Michelle mencionou o que chamou de “projeto de libertação da nação” em uma fala marcada por diferentes menções a elementos religiosos e também por uma referência à facada que atingiu Bolsonaro em 2018. “Quando eu cheguei na Santa Casa e vi meu marido na maca, eu olhei para o teto do hospital e falei ‘o Senhor tem controle de todas as coisas’. Essa nação é rica, é próspera. Ela só foi mal administrada. Deus ama essa nação.”

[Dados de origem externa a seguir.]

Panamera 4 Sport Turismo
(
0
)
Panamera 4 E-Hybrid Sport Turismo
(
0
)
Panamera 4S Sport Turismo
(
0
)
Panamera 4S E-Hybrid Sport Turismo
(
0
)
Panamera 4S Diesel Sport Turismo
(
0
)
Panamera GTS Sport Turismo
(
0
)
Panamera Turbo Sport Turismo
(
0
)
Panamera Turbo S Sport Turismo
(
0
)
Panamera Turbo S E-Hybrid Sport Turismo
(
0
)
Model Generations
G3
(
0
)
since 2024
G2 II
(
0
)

O destaque dado a Michelle vem no momento em que o presidente tenta atrair o eleitorado feminino, segmento em que ele é preterido pela maioria, segundo têm apontado os levantamentos de opinião. Pesquisa Datafolha de um mês atrás mostrou, por exemplo, que o atual chefe do Executivo perde para o ex-presidente Lula (PT) no grupo das eleitoras mulheres em todas as faixas salariais analisadas em termos de intenção de voto.
Já no que se refere à rejeição propriamente dita, entre aquelas com renda de até dois salários, Lula é repelido por 25%, enquanto Bolsonaro o é por 60% do grupo. No segmento das que recebem entre dois e cinco salários, o petista tem 37% de rejeição, e o ex-capitão, 56%. Por fim, no segmento das mulheres com mais de cinco salários, Bolsonaro mantém os 56%, enquanto o ex-presidente conta com 41% de rejeição.

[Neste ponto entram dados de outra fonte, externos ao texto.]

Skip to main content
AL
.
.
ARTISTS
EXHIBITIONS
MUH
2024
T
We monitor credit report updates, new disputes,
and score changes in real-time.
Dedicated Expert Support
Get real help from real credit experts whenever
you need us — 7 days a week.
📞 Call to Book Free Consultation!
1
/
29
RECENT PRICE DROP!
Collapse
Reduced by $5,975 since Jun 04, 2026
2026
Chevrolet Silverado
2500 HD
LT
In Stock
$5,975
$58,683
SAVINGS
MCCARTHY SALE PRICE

“A fala da Michele é uma tentativa de atrair especificamente o eleitorado feminino conservador, mesmo porque ela indicou dois elementos fundamentais. Primeiro, o aspecto religioso, dizendo que, mais do que uma luta política, é uma luta pela ‘libertação’. Ela afirmou que o Brasil pertence a Deus e, num outro aspecto, ela tenta atrair o eleitorado feminino, que, querendo ou não, foi muito atacado pelo governo Bolsonaro nos últimos quatro anos”, observa o professor Ramirez.

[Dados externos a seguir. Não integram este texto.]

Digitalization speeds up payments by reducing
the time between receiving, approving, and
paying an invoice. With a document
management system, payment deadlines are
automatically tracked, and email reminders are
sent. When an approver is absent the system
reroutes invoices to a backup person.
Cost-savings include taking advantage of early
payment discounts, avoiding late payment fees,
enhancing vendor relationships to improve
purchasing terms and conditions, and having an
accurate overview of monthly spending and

O pesquisador realça ainda que, apesar das diferentes menções às mulheres, o tipo de discurso de Michelle e Bolsonaro não abarca questões como os direitos do segmento. “Em nenhum momento se falou nisso, se falou em ascensão das mulheres ao mercado de trabalho, nas mulheres negras, o segmento que talvez seja o que mais sofre [com a desigualdade], por exemplo. Mais do que uma convenção política, a presença da Michelle transformou o evento num ritual religioso de quinta categoria.”
Vice
O encontro também marcou a confirmação do nome do general Braga Netto como candidato a vice na chapa encabeçada por Bolsonaro. A presença do militar, o mesmo que respondeu pela intervenção federal no Rio de Janeiro em 2018, na chapa formaliza a intenção dos bolsonaristas de garantirem espaço político para as Forças Armadas em um eventual segundo mandato do ex-capitão.
O professor Paulo Ramirez observa que a escolha de Braga Netto também reduz as chances de costuras com outros grupos políticos por parte de Bolsonaro. “Geralmente, a escolha de um vice é um aceno de um presidenciável com outras facetas, como é o caso do Lula, que estendeu a mão ao Alckmin, o que mostra um direcionamento ou uma busca de votos junto à centro-direita, por exemplo. No caso do Bolsonaro, estamos vendo que isso não vai acontecer.”
Pastores evangélicos mais radicais e militares que defendem algum tipo de ruptura institucional são os grupos que evidenciam e resumem basicamente a corrente de apoio ao ex-capitão neste momento. “E o Braga Netto representa exatamente os militares que vão por esse caminho”, registra Ramirez.